> **WORK REQUIRED**
Begin at the line that has "ACREDITACIÓN" and stop after the line that has "организацией или человеком, чей". Write those lines out again with "Whois" replaced by "WHOIS", change nothing else, and leave out the pictures.

> **TASK INPUTS**

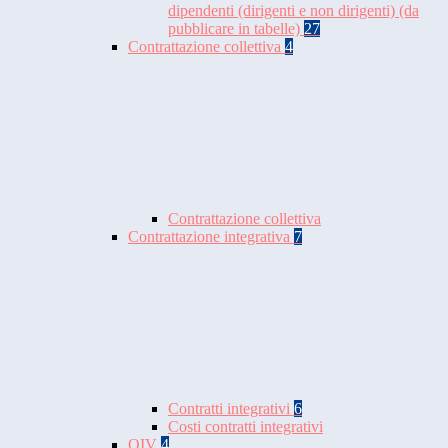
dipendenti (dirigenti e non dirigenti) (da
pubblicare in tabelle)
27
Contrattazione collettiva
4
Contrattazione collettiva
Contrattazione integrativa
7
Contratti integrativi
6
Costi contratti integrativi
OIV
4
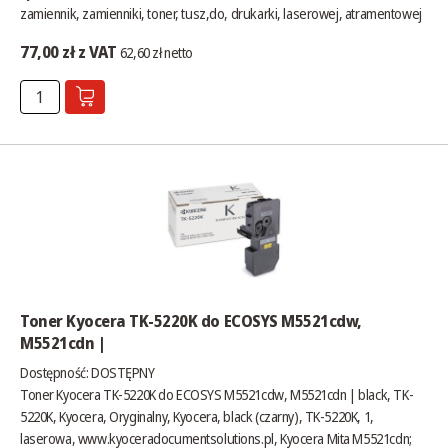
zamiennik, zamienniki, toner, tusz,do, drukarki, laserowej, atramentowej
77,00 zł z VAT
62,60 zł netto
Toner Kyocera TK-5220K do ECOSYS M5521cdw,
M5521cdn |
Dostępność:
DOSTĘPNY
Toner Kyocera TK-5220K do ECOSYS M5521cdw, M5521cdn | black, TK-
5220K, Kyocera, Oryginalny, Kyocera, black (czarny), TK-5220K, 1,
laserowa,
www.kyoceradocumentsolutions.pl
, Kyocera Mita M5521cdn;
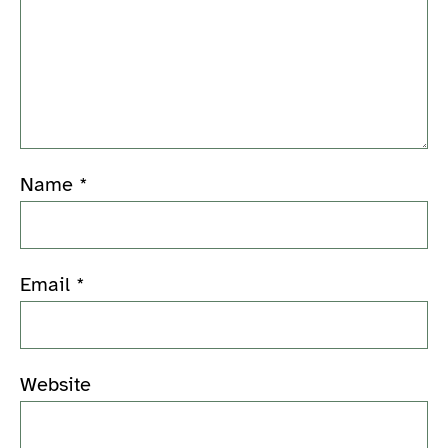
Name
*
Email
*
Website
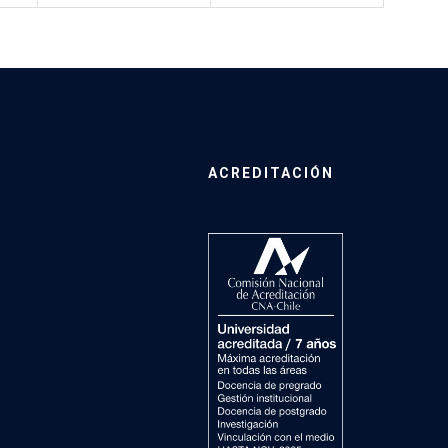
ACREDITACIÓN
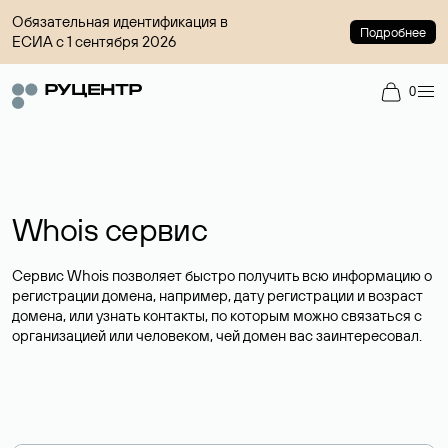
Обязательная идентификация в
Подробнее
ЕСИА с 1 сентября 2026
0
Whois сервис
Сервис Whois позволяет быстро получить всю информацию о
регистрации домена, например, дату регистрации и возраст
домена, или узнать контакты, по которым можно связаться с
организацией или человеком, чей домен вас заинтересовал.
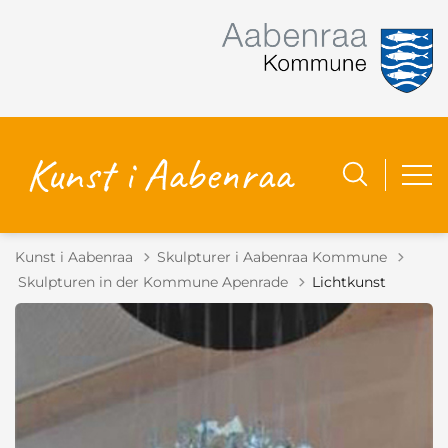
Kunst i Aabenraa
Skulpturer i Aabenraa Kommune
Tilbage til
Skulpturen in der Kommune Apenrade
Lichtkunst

* * *

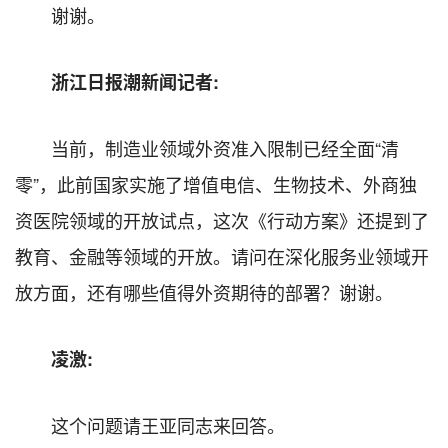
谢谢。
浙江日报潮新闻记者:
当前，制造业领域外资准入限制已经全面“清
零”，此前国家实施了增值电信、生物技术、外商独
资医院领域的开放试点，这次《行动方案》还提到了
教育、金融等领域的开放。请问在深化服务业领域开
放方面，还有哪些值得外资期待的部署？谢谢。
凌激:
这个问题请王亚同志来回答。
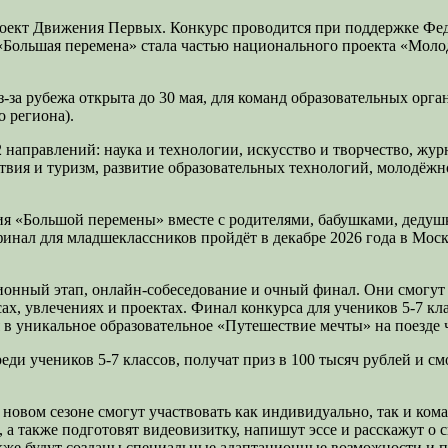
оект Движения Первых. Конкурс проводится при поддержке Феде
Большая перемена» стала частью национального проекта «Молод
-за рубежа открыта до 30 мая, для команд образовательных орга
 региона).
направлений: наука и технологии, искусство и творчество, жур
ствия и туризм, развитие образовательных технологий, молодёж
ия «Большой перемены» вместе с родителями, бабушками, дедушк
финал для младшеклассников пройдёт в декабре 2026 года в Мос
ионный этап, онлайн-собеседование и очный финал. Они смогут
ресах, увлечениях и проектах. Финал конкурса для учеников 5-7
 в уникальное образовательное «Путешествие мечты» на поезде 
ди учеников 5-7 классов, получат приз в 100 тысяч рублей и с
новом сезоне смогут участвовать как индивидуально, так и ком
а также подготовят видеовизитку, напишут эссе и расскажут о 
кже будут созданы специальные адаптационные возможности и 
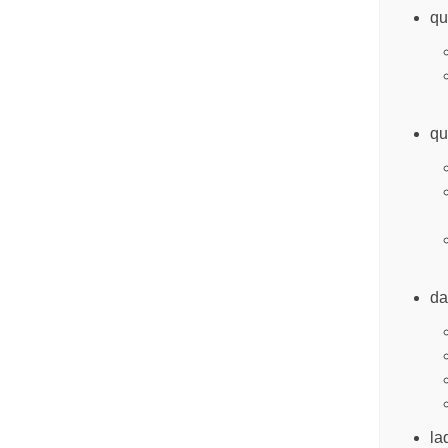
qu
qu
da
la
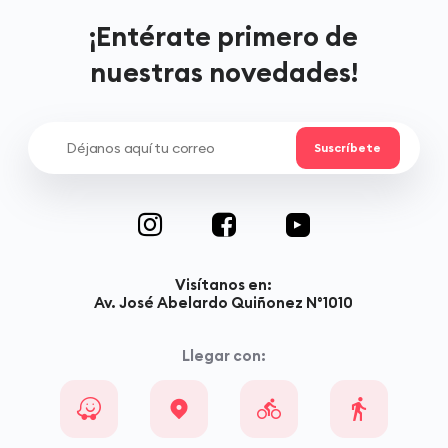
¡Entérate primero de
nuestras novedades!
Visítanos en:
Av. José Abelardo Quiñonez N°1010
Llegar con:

...

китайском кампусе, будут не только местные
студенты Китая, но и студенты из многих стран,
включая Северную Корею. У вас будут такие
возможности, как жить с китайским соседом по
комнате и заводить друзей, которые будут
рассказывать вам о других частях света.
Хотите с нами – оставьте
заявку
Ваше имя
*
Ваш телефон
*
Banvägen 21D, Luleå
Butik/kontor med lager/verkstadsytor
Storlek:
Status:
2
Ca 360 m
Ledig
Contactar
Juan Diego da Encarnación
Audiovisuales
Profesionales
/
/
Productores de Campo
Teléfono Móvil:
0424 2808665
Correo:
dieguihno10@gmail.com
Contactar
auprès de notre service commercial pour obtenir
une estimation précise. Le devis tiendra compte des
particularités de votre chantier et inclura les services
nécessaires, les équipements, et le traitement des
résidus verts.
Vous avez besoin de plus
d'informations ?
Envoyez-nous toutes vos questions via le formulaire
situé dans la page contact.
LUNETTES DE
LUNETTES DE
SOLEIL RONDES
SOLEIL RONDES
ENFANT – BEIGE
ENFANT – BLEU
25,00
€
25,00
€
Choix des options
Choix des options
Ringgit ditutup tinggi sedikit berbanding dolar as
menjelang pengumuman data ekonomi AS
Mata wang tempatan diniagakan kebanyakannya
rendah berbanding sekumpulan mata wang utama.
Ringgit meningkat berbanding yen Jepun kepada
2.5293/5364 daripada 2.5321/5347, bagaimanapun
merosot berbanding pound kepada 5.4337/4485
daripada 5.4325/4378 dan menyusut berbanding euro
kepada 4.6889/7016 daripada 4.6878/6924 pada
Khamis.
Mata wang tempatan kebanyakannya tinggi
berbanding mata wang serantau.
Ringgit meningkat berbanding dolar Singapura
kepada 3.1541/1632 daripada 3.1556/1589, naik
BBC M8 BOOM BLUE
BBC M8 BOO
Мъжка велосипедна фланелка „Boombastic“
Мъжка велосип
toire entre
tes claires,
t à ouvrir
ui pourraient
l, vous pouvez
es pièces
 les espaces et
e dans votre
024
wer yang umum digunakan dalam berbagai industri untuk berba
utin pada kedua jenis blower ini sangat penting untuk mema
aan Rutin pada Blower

> **TASK SOLUTION**
ACREDITACIÓN
Обязательная идентификация в
Подробнее
ЕСИА с 1 сентября 2026
0
WHOIS сервис
Сервис WHOIS позволяет быстро получить всю информацию о
регистрации домена, например, дату регистрации и возраст
домена, или узнать контакты, по которым можно связаться с
организацией или человеком, чей домен вас заинтересовал.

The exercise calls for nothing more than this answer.